In terms of MidCat, Macron has shown unbeatable resistance to all kinds of pressure, including those of the other great European engine, Germany. Although at the summit in Prague, two weeks ago, the Spanish delegation raised great expectations for the meeting, since it was Macron himself who proposed the tripartite meeting and proposed that it be in Paris, something that has finally been ruled out, the Since then, Elíseo had taken it upon himself to stifle expectations that Macron might change his mind about his outright opposition to MidCat.
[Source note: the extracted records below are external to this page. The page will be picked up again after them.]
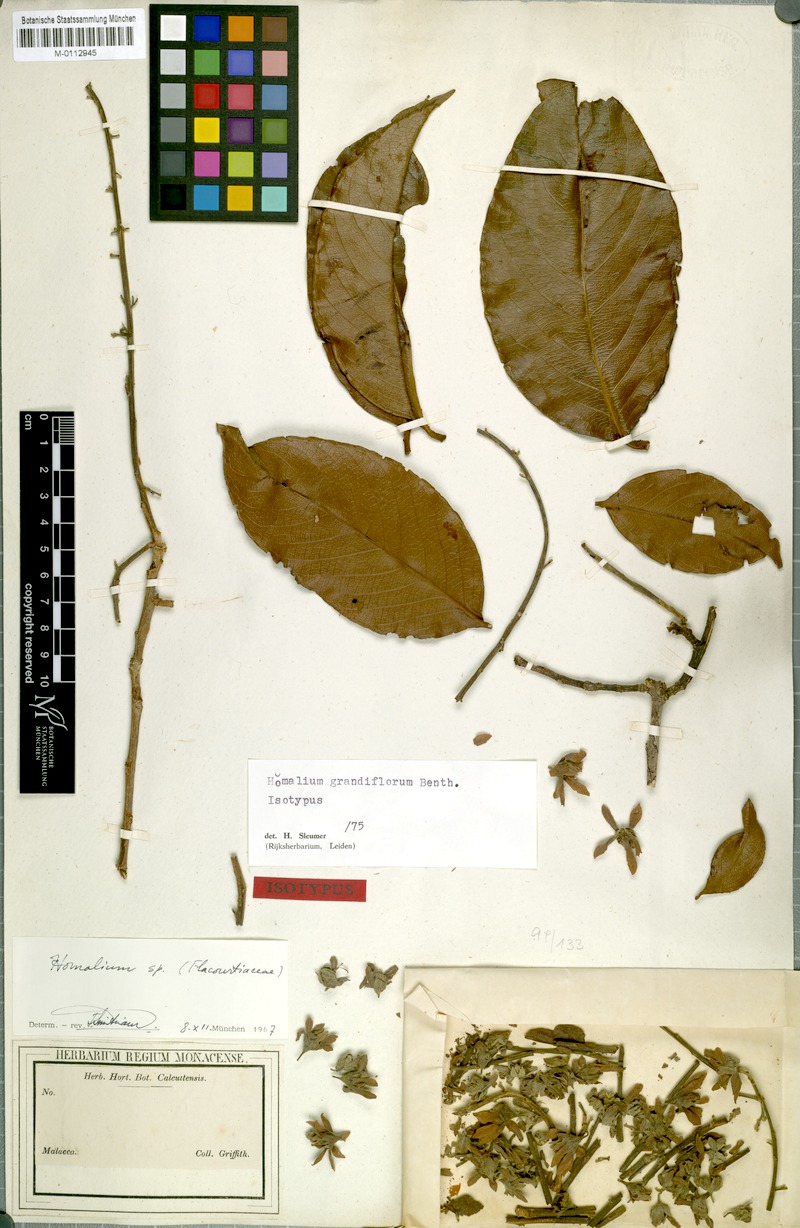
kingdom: Plantae
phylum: Tracheophyta
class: Magnoliopsida
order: Malpighiales
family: Salicaceae
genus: Homalium
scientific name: Homalium grandiflorum
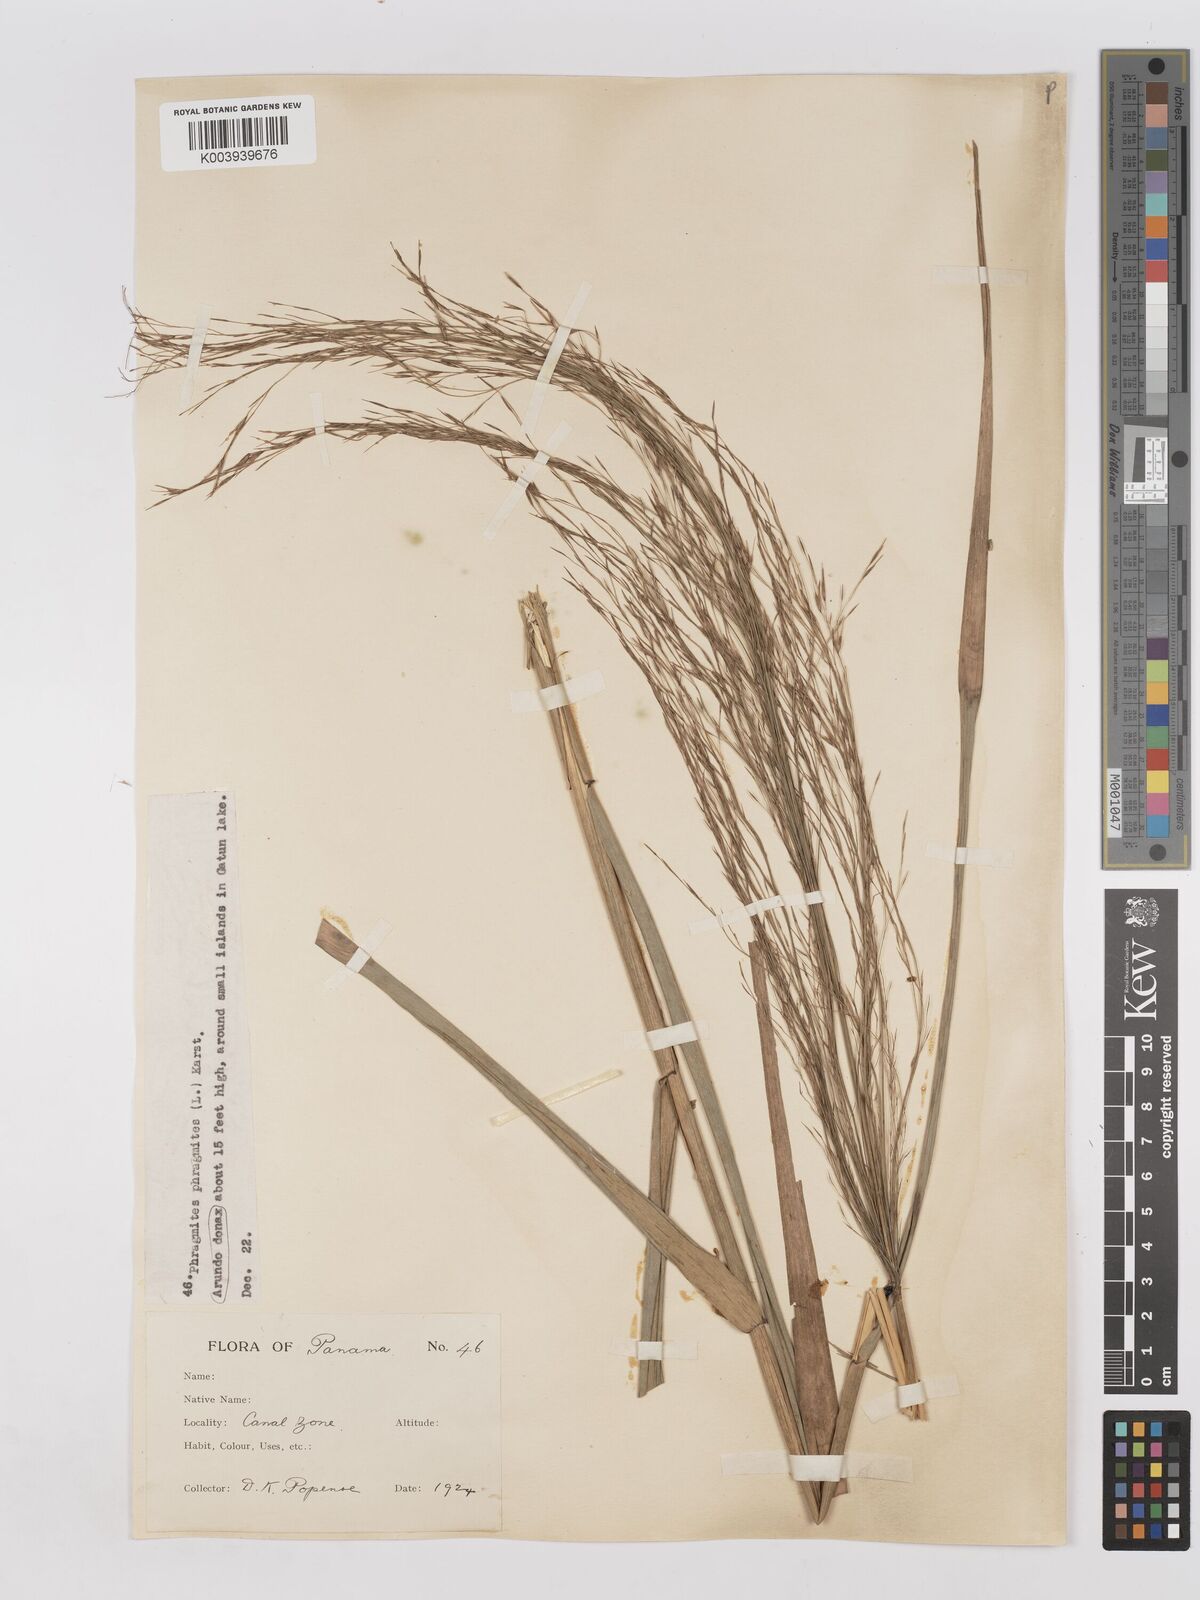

“Our position on the MidCat is constant, it has not changed and it is based on the verification that this project does not present economic and environmental viability as far as we are concerned”, settled sources from the French presidency on the eve of the meeting. “We know that the prospects for the MidCat project are five or six years away, which does not contribute anything to energy security, neither for France nor for the Iberian Peninsula nor for Europe in the short term,” insisted the Elysee. It was also significant in this sense that Germany was not invited to the meeting in Brussels prior to the European event in which, finally, a new gas pipeline was chosen.